2.5       Imported hybrid mismatches 

Hybrid mismatches can also occur between two or more States that are not members of the EU. These states may not have any anti-hybrid mismatch rules. By using taxpayers that are not established in the EU as intermediaries, mismatches could be imported; mismatches that without these intermediaries would be neutralized. For example, where a company in country A (non-EU) provides a hybrid loan to a company in country B (non-EU). The payments on this hybrid loan are deductible in country B and not taxed in country A. The company in country B provides a normal loan to a Dutch company. The payments on this loan are, in principle, deductible in the Netherlands. Without additional rules, this arrangement would result in deductible interest in the Netherlands, in country B only the balance of the interest income and the deductible payments is taxed, and in country A the payment is received exempt from tax. The Netherlands will refuse the interest deduction in this situation. This would also be the case if funds were lent directly from country A. 

2.6       Situations involving dual domicile 

If a company has a double domicile and is taxed in more than one country, either because there are no tax treaties or because these do not offer any solution, it is possible that the income and expenses are taken into account in more than one country.
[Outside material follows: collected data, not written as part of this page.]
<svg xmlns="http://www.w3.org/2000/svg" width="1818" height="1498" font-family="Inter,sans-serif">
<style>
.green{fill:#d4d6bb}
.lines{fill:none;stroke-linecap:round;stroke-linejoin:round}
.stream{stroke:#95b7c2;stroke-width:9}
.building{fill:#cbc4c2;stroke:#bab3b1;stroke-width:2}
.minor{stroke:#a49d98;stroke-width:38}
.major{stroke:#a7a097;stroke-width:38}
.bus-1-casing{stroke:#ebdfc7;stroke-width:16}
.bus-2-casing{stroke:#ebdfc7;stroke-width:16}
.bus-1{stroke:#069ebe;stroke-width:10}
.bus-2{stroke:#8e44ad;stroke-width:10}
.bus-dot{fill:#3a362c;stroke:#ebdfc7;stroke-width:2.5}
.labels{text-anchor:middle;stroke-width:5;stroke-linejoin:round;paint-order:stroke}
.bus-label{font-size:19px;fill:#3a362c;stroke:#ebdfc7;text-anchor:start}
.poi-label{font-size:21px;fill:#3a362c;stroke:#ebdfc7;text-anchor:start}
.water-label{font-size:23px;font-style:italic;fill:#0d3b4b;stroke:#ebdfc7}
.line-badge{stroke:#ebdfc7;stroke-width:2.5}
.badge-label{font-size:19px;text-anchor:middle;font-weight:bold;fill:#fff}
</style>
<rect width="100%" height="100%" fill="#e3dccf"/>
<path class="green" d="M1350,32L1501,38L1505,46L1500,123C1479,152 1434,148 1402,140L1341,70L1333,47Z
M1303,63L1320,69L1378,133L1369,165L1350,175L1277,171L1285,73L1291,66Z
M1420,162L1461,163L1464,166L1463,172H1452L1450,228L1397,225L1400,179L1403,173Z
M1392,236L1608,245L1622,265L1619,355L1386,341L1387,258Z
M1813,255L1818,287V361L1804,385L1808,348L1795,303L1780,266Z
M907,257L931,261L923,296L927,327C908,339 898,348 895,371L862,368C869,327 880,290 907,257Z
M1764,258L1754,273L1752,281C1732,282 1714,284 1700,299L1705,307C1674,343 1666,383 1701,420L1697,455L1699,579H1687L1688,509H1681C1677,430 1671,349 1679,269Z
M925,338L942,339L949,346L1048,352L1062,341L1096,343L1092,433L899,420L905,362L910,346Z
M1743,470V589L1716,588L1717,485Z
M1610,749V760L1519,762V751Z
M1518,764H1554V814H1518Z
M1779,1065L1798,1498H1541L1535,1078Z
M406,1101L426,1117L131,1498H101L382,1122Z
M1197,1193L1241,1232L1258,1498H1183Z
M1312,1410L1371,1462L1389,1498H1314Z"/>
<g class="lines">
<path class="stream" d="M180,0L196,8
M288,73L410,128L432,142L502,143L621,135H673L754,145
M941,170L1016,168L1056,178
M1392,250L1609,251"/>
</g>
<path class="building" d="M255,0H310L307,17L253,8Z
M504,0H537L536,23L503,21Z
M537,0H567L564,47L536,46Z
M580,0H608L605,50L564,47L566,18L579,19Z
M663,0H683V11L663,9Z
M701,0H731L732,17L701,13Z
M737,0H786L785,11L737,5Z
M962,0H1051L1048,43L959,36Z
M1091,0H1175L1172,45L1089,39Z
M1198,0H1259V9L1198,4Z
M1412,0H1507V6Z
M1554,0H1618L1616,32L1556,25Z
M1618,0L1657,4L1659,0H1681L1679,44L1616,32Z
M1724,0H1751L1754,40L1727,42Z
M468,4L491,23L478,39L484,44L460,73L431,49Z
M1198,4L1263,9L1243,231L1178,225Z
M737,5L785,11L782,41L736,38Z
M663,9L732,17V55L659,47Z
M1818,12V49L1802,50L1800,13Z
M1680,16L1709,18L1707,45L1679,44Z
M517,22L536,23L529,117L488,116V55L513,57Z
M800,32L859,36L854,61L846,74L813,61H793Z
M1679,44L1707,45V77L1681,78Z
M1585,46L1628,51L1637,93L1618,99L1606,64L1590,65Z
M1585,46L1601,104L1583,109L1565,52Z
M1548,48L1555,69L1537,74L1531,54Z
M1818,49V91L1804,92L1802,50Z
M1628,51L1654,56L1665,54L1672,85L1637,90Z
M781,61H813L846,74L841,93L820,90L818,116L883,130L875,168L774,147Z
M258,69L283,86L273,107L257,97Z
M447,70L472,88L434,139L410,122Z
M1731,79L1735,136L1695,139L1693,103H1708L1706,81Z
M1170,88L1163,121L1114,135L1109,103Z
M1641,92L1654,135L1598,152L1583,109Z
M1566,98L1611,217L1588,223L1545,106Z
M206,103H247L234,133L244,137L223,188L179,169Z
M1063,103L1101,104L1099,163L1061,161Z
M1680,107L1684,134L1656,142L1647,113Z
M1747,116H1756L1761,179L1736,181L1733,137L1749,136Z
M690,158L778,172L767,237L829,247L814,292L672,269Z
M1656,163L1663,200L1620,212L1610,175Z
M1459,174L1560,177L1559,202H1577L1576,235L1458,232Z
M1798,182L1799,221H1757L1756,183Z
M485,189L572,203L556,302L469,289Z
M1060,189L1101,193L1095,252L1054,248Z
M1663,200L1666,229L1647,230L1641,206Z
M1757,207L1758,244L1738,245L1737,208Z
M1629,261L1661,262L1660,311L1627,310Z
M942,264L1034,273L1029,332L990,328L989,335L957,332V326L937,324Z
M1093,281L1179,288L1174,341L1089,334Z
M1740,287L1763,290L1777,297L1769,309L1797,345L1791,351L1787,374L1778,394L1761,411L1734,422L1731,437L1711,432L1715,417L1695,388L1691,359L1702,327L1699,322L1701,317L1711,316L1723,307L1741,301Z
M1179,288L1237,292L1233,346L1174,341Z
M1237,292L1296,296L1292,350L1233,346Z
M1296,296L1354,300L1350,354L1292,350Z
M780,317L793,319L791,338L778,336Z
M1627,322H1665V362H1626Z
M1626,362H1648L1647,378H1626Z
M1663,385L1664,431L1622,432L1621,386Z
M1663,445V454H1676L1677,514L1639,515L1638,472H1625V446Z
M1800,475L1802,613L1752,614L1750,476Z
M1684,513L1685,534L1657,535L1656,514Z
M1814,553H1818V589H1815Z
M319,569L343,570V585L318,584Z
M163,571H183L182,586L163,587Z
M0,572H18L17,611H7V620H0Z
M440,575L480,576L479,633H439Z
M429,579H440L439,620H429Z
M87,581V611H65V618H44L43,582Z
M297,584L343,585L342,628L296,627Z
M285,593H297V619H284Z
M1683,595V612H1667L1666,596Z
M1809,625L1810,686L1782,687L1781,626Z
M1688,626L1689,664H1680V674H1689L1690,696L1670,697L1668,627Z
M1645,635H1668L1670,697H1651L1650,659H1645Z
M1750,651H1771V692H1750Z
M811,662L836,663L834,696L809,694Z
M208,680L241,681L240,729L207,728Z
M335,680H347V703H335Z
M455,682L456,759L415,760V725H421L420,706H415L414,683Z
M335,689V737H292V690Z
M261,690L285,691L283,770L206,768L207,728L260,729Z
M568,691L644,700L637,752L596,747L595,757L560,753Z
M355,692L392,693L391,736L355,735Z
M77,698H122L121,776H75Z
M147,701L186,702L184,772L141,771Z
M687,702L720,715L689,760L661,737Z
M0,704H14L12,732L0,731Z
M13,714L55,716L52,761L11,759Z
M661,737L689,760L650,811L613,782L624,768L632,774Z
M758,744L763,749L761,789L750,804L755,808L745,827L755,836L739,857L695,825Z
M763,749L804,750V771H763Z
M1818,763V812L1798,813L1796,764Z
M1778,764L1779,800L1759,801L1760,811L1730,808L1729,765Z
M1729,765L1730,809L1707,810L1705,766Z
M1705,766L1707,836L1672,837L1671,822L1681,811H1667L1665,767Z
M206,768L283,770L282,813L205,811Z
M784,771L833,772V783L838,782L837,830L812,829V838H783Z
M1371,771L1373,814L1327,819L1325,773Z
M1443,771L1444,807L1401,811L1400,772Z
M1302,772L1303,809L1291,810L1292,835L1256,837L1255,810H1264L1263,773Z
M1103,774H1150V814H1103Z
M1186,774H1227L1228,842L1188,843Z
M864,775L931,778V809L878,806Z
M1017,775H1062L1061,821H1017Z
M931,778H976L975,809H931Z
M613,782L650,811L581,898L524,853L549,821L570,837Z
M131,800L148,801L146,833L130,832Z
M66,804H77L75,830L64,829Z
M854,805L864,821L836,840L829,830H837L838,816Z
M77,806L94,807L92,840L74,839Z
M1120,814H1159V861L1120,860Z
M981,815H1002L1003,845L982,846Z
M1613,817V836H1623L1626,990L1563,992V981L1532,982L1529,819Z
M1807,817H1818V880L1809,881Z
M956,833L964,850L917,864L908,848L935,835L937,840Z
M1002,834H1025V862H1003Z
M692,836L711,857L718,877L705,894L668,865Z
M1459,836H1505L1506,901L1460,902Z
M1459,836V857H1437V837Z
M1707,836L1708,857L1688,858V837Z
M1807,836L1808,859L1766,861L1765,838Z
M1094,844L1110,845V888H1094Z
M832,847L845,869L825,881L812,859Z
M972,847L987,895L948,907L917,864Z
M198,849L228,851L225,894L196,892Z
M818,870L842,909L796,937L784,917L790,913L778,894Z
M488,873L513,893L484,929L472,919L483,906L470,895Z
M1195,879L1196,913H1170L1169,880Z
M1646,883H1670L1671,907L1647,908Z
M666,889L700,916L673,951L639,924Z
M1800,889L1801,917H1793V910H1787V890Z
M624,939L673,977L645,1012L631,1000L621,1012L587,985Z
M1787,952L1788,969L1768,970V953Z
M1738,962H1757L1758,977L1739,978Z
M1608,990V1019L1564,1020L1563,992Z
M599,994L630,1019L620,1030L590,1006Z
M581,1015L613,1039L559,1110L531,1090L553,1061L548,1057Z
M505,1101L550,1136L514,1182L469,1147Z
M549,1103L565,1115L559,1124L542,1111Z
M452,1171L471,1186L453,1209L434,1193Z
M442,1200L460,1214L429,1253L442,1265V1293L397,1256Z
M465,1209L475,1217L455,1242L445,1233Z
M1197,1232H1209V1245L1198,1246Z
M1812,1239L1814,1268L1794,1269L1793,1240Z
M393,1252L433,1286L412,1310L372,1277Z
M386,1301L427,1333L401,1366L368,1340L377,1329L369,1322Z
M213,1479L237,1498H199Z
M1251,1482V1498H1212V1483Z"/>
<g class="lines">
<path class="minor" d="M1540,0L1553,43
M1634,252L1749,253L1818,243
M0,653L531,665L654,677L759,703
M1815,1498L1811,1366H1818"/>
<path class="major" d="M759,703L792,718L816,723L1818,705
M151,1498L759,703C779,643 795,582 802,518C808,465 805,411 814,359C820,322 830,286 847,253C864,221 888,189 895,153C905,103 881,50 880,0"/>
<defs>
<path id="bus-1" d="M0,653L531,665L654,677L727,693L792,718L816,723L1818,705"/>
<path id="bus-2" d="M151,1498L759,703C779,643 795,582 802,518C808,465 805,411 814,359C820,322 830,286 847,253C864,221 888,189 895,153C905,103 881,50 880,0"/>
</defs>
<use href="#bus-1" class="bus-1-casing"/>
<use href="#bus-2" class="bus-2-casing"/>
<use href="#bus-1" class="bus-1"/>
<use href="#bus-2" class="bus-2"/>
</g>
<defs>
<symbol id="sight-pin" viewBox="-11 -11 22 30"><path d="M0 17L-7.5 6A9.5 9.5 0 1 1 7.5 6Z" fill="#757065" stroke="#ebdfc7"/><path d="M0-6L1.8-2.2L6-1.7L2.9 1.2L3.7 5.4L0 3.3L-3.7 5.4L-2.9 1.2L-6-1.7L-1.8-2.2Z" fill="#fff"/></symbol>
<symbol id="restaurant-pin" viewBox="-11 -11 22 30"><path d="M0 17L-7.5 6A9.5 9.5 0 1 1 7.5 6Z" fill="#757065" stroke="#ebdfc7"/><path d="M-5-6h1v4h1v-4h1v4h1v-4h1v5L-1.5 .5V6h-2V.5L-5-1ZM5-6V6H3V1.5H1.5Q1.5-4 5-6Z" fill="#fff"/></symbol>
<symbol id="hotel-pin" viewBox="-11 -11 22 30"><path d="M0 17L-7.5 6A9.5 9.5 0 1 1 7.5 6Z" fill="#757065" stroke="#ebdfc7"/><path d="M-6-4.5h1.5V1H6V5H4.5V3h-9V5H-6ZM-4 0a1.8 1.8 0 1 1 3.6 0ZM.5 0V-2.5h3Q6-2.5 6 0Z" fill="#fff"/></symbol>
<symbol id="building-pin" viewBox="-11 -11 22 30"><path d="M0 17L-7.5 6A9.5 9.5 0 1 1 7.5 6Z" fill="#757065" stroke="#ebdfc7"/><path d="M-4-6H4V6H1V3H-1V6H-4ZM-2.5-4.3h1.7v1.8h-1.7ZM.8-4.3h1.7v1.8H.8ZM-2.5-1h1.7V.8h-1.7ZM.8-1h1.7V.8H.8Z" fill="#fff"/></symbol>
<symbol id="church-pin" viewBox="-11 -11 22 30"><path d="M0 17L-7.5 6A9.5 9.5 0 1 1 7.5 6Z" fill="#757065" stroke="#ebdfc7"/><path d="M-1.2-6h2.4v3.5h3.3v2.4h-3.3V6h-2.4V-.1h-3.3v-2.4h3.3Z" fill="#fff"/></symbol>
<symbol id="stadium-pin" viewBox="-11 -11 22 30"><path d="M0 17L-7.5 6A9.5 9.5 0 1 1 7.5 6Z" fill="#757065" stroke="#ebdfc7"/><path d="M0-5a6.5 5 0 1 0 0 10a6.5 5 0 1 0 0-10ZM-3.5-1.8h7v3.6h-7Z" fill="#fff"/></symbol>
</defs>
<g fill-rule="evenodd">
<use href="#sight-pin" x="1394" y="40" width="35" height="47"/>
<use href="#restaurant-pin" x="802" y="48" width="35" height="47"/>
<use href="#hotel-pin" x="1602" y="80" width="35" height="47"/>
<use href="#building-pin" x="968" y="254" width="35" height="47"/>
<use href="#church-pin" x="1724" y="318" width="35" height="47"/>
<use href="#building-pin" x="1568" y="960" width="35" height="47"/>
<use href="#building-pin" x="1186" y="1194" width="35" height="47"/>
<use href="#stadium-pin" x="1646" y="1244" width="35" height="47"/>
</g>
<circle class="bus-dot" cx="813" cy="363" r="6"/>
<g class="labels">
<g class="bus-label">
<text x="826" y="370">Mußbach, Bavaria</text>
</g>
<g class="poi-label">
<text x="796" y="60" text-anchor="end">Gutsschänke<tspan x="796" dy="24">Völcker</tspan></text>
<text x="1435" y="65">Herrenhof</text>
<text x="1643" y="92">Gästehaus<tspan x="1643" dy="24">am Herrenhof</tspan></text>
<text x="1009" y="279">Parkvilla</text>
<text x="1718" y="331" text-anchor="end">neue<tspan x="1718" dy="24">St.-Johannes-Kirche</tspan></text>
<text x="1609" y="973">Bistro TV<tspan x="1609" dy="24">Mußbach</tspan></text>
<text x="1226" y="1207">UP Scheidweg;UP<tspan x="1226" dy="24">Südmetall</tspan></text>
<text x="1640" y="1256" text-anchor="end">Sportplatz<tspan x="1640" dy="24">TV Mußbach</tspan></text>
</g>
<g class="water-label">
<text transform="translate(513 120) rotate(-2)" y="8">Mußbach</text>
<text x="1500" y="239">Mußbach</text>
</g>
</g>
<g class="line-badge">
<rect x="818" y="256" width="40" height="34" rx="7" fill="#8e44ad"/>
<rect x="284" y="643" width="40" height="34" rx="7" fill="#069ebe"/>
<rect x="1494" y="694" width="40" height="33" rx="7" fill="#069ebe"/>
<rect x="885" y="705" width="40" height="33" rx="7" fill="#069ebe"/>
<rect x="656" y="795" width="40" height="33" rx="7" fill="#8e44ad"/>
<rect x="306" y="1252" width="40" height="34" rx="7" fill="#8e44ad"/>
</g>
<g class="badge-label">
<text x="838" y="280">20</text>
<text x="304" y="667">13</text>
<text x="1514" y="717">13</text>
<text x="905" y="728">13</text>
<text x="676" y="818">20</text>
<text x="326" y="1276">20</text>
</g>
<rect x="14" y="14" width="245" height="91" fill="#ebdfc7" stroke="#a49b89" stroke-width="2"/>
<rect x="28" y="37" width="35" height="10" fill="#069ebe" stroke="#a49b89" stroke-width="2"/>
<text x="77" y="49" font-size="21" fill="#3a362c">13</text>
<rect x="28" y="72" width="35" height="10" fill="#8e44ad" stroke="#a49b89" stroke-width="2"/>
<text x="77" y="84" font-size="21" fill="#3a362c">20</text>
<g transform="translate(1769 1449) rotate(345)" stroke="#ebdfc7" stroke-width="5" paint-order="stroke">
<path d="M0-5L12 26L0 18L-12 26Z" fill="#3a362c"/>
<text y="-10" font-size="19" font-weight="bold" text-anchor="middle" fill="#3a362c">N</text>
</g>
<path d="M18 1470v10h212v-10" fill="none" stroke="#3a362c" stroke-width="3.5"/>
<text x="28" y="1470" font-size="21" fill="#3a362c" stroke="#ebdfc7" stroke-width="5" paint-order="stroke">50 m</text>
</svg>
For such situations, it is stipulated that the deduction will be refused in both countries to the extent that net costs (after the deduction of double-taxed income) are deducted twice. The Netherlands will allow the deduction if the other country is an EU Member State and the treaty between both countries designates the Netherlands as the country of residence. 

3          Final remarks 

The consultation closes on December 10, 2018. If approval is granted, the responses will subsequently be published. After the consultation has closed, the response will be included in a final bill. After the implementation of ATAD2, Dutch corporate income tax will become even more complex. International arrangements will have to be re-assessed and possibly modified.